Funding for a lead artist role was applied for and secured through 'PROJECT, engaging artists in the built environment', the national funding scheme which is jointly supported by the Commission for Architecture & the Built Environment and Arts & Business, and managed by Public Art South West. With funding in place and following a national competition, artist Simon Watkinson was appointed in May as lead artist, to work with the design teams on developing blueprints for the areas around the Cattle Market, Queen Street and the Strand.

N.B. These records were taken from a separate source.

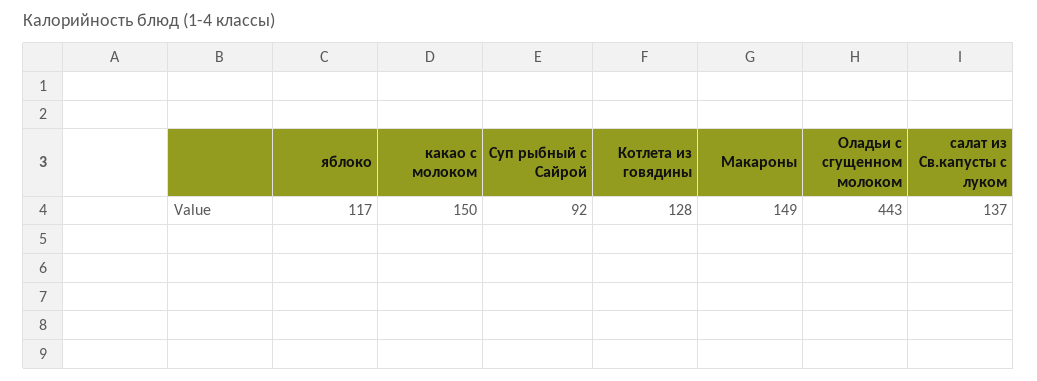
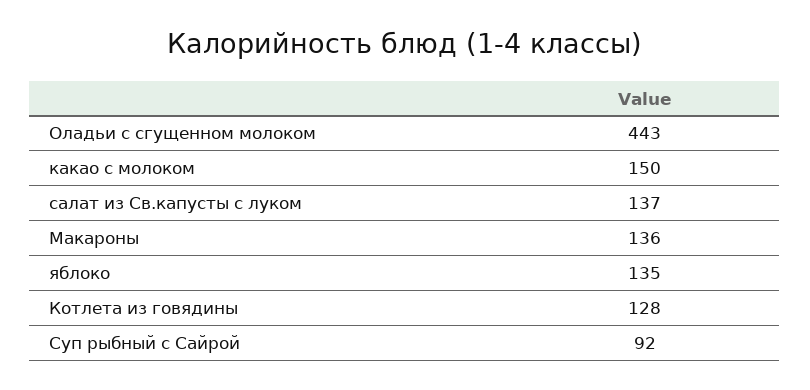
  {
-   "яблоко": 117,
+   "яблоко": 135,
    "какао с молоком": 150,
    "Суп рыбный с Сайрой": 92,
    "Котлета из говядины": 128,
-   "Макароны": 149,
+   "Макароны": 136,
    "Оладьи с сгущенном молоком": 443,
    "салат из Св.капусты с луком": 137
  }

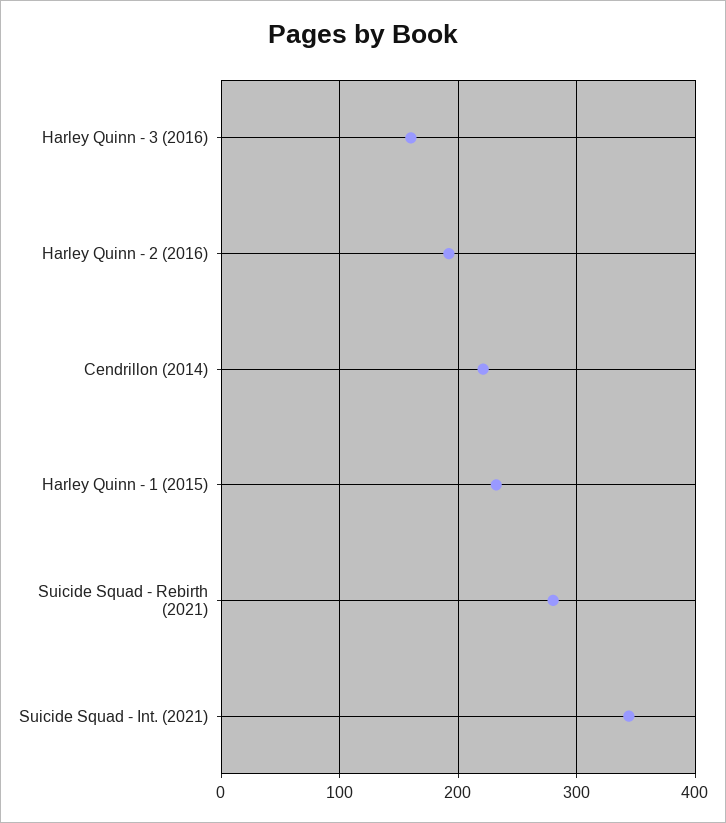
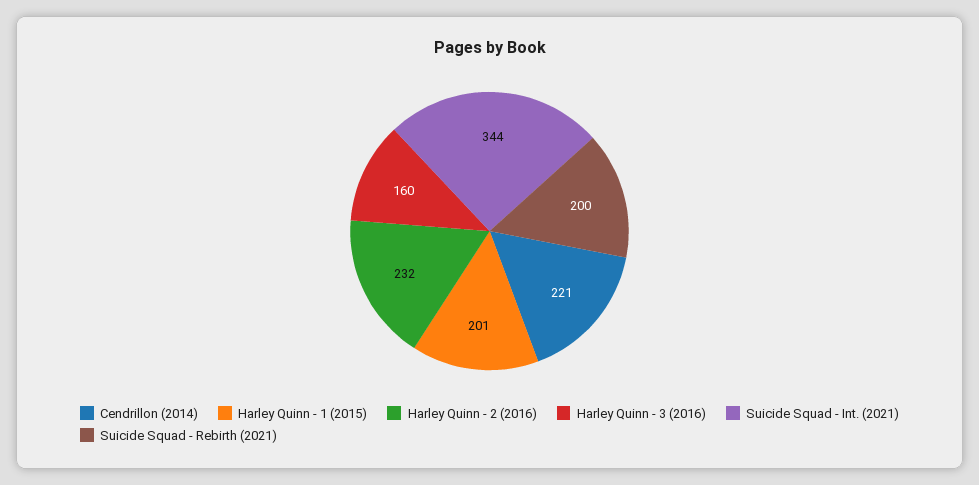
  {
    "Harley Quinn - 3 (2016)": 160,
-   "Harley Quinn - 2 (2016)": 190,
+   "Harley Quinn - 2 (2016)": 232,
    "Cendrillon (2014)": 221,
-   "Harley Quinn - 1 (2015)": 230,
+   "Harley Quinn - 1 (2015)": 201,
-   "Suicide Squad - Rebirth (2021)": 280,
+   "Suicide Squad - Rebirth (2021)": 200,
    "Suicide Squad - Int. (2021)": 344
  }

Simon Watkinson, who is based in Newcastle, has worked on a number of schemes in the UK, producing artwork for Poole District Council, the Environment Agency, Sustrans, Newcastle City Council, The Grainger Town Partnership and as Lead Artist for Fakenham Town Centre.

The aspiration of the process is to facilitate the development and realisation of artworks that are embedded and integrated into the overall design of the developments and not to create stand alone artworks. The lead artist, as a key member of the design team, will be working closely with planners and other design professionals at all stages of the project, thereby ensuring continuous dialogue about all elements of the scheme and the resulting planning and health and safety implications. The lead artist is not being asked to come up with concepts for stand alone artworks, rather to use his creative thinking and bring a different perspective to the design table - this project is about sustaining a new way of working with artists.